Include All Columns in SELECT GROUP BY Result – How to Guide

aggregatedependenciesgroup byprimary-key

I'll base this question on a toy example.

Let this be table A:

            A
-------------------------
 U | V | W | X | Y |  Z
-------------------------
 a | b | c | 1 | 6 | 8.3
 a | b | c | 1 | 4 | 3.7
 a | b | f | 3 | 4 | 2.6
 a | b | f | 3 | 2 | 6.0
 a | e | c | 1 | 0 | 3.5
 a | e | c | 1 | 5 | 8.8
 d | b | f | 1 | 0 | 3.5
 d | b | f | 1 | 3 | 2.3
 d | e | c | 2 | 6 | 2.2
 d | e | c | 2 | 4 | 3.3
 d | e | f | 0 | 7 | 5.0
 d | e | f | 0 | 6 | 3.6

I can produce a second table B by grouping the rows of A by columns U, V, and W, and computing the average of column Z for each group.

         B
-------------------
 U | V | W | Z_avg
-------------------
 a | b | c |  6.0
 a | b | f |  4.3
 a | e | c |  6.2
 d | b | f |  2.9
 d | e | c |  2.7
 d | e | f |  4.3

The SQL for this would be something like

SELECT U, V, W, AVG(Z) AS Z_avg FROM A GROUP BY U, V, W;

But I want the new table to include all the columns of the original table that have a functional dependence on the grouping columns U, V, and W. In this example there is one such column, namely column X.

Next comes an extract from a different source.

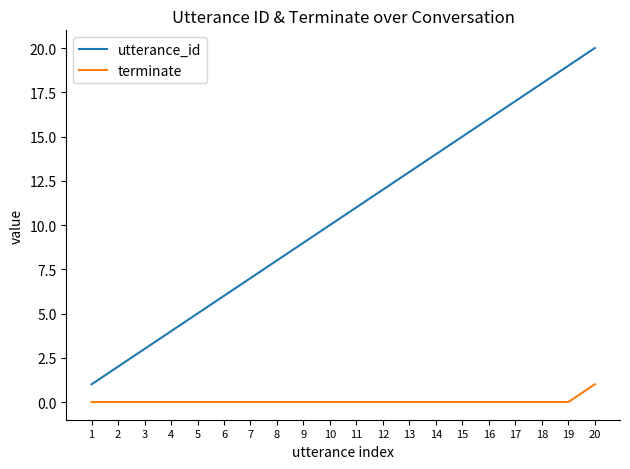

True or false: utterance_id and terminate cross at least once.

False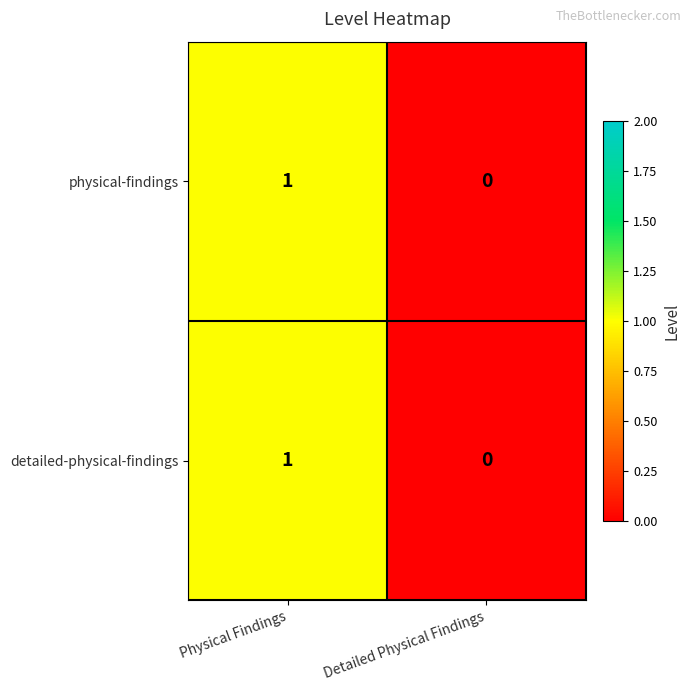

Count the number of data series in this chart.

2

In other words, I want to generate the table C shown below:

           C
-----------------------
 U | V | W | X | Z_avg
-----------------------
 a | b | c | 1 |  6.0
 a | b | f | 3 |  4.3
 a | e | c | 1 |  6.2
 d | b | f | 1 |  2.9
 d | e | c | 2 |  2.7
 d | e | f | 0 |  4.3

So this problem has two parts, at least conceptually.

  1. How to determine which columns are functionally dependent on
    columns U, V, and W?

  2. What is the SQL to generate table C?

I know how to implement a (say, Python) script that can answer (1), but it is tedious and slow. (Basically, for each of the candidate columns, in this case X and Y, the script would collect all of its values for each distinct combination of values in columns U, V, and Z, and then, if each of these sets of values has exactly one element, then the column is functi\onally related to U, V, and Z.)

Likewise, once I have identfied the functionally dependent columns, I can muddle may way through (using temporary tables and what not) to eventually end up with something like table C above (thus, effectively solving (2)).

I figure, however, that this task is sufficiently common that there may be standard tools/techniques to carry it out.

Best Answer

Under the assumptions that you have some columns (say x and y in your example), that you don't know if they are functionally equivalent or not - and that these columns do not have any NULL values (which would complicate things), you can use:

SELECT 
    u, v, w,                    -- the grouping columns

    AVG(z) AS z_avg,            -- the non-functionally dependent

    CASE WHEN MIN(x) = MAX(x)   -- a possibly functionally dependent
      THEN MIN(x) ELSE NULL     -- column
    END AS x,

    CASE WHEN MIN(y) = MAX(y)   -- another one
      THEN MIN(y) ELSE NULL
    END AS y
FROM 
    a
GROUP BY 
    u, v, w ;

If a column is not functionally dependent (with the current data), it will have at least 2 distinct values, so the MIN and MAX will be different and the result will be shown as NULL in that column, in all rows. You can then remove it from the query.